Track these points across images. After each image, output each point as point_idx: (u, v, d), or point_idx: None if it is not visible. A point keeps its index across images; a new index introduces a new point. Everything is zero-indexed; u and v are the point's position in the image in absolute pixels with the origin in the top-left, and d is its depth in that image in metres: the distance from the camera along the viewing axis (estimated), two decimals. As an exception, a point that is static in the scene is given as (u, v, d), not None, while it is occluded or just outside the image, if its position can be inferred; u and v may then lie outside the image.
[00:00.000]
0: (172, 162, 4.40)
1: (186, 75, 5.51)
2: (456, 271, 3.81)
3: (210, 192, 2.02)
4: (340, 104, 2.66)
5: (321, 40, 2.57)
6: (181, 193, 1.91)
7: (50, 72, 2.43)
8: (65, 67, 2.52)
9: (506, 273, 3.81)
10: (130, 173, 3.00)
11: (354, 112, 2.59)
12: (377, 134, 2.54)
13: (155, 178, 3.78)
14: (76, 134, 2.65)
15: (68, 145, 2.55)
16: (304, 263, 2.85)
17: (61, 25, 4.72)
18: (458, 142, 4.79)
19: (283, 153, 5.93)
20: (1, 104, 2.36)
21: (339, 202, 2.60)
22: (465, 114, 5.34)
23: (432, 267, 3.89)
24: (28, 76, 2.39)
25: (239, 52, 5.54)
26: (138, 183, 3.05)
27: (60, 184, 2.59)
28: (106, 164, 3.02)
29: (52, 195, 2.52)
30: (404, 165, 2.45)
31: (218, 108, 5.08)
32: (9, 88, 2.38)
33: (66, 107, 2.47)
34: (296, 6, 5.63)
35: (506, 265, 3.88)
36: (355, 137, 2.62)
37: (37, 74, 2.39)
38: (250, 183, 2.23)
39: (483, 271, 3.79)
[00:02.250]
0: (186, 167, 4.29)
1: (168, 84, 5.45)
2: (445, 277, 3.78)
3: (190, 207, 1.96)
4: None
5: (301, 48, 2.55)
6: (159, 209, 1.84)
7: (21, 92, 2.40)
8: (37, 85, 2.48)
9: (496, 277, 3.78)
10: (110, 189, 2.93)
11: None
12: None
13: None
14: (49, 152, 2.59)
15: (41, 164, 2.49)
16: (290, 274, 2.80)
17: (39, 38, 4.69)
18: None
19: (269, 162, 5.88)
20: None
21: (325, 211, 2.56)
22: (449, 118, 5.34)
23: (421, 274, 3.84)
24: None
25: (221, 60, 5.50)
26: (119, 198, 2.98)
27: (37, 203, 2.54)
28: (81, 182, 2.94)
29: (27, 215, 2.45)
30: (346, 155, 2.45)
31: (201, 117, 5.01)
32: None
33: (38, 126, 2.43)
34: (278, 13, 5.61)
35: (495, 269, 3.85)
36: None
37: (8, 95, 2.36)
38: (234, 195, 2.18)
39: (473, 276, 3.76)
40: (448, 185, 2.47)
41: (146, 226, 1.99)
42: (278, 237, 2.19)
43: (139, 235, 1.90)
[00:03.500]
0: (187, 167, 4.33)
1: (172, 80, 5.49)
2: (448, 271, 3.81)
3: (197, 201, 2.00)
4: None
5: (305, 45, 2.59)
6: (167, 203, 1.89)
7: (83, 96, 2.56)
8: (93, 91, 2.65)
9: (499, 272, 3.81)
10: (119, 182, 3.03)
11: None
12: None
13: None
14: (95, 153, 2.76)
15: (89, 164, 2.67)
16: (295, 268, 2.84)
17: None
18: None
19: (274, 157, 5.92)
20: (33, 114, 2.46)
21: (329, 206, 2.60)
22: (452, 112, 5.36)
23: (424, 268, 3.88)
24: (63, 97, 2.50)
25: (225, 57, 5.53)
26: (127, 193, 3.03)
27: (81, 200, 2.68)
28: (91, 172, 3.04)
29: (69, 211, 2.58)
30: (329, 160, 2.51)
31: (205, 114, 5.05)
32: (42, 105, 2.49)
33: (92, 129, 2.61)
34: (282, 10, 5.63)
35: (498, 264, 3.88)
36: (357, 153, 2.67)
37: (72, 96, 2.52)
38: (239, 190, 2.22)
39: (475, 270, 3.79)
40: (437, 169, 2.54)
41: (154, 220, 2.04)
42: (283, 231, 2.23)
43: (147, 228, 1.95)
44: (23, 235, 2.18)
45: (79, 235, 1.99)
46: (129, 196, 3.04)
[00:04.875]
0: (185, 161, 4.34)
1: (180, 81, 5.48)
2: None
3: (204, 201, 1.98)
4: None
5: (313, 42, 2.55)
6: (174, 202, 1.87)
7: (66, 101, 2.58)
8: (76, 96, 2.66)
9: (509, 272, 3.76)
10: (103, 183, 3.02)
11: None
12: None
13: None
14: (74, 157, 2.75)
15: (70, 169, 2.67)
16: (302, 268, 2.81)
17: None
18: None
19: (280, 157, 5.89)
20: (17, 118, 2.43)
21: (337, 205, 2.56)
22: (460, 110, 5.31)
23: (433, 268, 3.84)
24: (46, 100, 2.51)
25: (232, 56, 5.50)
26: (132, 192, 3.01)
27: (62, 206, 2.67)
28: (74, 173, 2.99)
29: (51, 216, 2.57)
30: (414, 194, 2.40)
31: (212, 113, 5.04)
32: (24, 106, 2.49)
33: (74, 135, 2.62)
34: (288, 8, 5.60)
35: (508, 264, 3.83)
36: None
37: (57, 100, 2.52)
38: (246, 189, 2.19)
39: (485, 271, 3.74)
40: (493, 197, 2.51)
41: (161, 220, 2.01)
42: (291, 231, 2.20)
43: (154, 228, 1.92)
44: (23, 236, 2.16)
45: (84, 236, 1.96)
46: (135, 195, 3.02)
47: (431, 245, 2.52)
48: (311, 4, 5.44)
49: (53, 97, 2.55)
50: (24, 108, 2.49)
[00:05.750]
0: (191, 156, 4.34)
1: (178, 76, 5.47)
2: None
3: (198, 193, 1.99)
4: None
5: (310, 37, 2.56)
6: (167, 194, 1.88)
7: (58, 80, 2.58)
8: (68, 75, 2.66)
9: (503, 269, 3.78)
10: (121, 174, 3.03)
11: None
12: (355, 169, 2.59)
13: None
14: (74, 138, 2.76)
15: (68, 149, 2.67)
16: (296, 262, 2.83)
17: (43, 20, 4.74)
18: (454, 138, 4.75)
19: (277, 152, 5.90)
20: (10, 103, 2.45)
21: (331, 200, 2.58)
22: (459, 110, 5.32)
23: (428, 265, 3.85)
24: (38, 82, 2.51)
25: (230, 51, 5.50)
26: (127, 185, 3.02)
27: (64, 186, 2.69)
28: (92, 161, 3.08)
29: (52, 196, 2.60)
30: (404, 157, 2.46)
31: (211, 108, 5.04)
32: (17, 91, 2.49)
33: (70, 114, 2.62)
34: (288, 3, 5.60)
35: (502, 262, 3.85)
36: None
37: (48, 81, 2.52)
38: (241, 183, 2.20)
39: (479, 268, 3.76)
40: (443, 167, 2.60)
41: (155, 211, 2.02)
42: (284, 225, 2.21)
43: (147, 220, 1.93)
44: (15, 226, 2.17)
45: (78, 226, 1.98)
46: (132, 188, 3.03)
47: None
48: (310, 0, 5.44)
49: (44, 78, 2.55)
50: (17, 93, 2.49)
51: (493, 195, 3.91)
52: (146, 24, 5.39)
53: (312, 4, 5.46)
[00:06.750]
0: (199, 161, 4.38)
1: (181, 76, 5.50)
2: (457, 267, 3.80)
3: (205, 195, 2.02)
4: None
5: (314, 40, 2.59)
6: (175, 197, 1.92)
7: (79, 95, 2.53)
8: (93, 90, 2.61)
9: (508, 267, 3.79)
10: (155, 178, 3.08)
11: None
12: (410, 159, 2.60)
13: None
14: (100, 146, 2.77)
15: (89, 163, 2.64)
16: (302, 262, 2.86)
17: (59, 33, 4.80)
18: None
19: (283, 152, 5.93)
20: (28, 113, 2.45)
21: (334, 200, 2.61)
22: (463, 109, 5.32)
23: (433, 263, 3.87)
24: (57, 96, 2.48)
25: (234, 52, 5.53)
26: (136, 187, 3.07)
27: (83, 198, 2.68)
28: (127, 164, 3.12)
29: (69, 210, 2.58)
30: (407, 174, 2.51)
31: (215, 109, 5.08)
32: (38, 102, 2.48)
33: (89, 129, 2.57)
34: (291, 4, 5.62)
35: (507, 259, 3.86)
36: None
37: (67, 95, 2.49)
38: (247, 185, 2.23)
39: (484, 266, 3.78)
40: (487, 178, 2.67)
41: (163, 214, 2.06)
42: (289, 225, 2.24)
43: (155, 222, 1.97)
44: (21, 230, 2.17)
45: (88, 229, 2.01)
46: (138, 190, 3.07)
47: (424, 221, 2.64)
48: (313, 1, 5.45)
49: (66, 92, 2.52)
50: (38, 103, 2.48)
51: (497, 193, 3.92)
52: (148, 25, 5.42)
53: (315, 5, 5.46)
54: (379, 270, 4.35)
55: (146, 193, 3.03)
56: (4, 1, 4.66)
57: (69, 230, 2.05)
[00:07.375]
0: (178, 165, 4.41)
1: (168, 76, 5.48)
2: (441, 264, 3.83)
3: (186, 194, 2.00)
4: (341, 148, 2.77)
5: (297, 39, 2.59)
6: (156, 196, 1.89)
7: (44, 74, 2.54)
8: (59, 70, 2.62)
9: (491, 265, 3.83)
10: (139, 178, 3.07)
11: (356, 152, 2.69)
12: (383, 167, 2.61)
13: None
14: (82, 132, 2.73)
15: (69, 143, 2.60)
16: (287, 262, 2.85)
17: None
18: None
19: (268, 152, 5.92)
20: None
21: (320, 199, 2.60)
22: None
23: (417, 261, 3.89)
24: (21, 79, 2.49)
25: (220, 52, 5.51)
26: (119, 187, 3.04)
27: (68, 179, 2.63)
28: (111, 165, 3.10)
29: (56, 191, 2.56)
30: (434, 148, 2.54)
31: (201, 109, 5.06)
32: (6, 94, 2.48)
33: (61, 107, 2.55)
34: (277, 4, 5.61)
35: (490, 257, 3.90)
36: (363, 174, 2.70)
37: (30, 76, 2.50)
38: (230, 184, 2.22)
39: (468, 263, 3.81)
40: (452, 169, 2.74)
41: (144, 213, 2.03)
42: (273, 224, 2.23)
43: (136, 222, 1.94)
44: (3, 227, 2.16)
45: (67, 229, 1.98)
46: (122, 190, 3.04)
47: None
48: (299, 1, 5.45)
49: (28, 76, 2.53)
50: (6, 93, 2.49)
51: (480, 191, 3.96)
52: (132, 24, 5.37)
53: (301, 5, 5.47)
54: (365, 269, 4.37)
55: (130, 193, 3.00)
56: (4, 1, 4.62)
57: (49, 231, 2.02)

┄┄┄┄┄┄┄┄┄┄┄┄┄┄┄┄┄┄┄┄

TASK BRIEF:
Only the lines from the first line of the records through the line containing "17: (39, 38, 4.69)" should be repeated, exactly as they appear.

ANSWER:
Track these points across images. After each image, output each point as point_idx: (u, v, d), or point_idx: None if it is not visible. A point keeps its index across images; a new index introduces a new point. Everything is zero-indexed; u and v are the point's position in the image in absolute pixels with the origin in the top-left, and d is its depth in that image in metres: the distance from the camera along the viewing axis (estimated), two decimals. As an exception, a point that is static in the scene is given as (u, v, d), not None, while it is occluded or just outside the image, if its position can be inferred; u and v may then lie outside the image.
[00:00.000]
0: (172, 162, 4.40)
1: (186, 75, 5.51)
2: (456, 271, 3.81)
3: (210, 192, 2.02)
4: (340, 104, 2.66)
5: (321, 40, 2.57)
6: (181, 193, 1.91)
7: (50, 72, 2.43)
8: (65, 67, 2.52)
9: (506, 273, 3.81)
10: (130, 173, 3.00)
11: (354, 112, 2.59)
12: (377, 134, 2.54)
13: (155, 178, 3.78)
14: (76, 134, 2.65)
15: (68, 145, 2.55)
16: (304, 263, 2.85)
17: (61, 25, 4.72)
18: (458, 142, 4.79)
19: (283, 153, 5.93)
20: (1, 104, 2.36)
21: (339, 202, 2.60)
22: (465, 114, 5.34)
23: (432, 267, 3.89)
24: (28, 76, 2.39)
25: (239, 52, 5.54)
26: (138, 183, 3.05)
27: (60, 184, 2.59)
28: (106, 164, 3.02)
29: (52, 195, 2.52)
30: (404, 165, 2.45)
31: (218, 108, 5.08)
32: (9, 88, 2.38)
33: (66, 107, 2.47)
34: (296, 6, 5.63)
35: (506, 265, 3.88)
36: (355, 137, 2.62)
37: (37, 74, 2.39)
38: (250, 183, 2.23)
39: (483, 271, 3.79)
[00:02.250]
0: (186, 167, 4.29)
1: (168, 84, 5.45)
2: (445, 277, 3.78)
3: (190, 207, 1.96)
4: None
5: (301, 48, 2.55)
6: (159, 209, 1.84)
7: (21, 92, 2.40)
8: (37, 85, 2.48)
9: (496, 277, 3.78)
10: (110, 189, 2.93)
11: None
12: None
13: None
14: (49, 152, 2.59)
15: (41, 164, 2.49)
16: (290, 274, 2.80)
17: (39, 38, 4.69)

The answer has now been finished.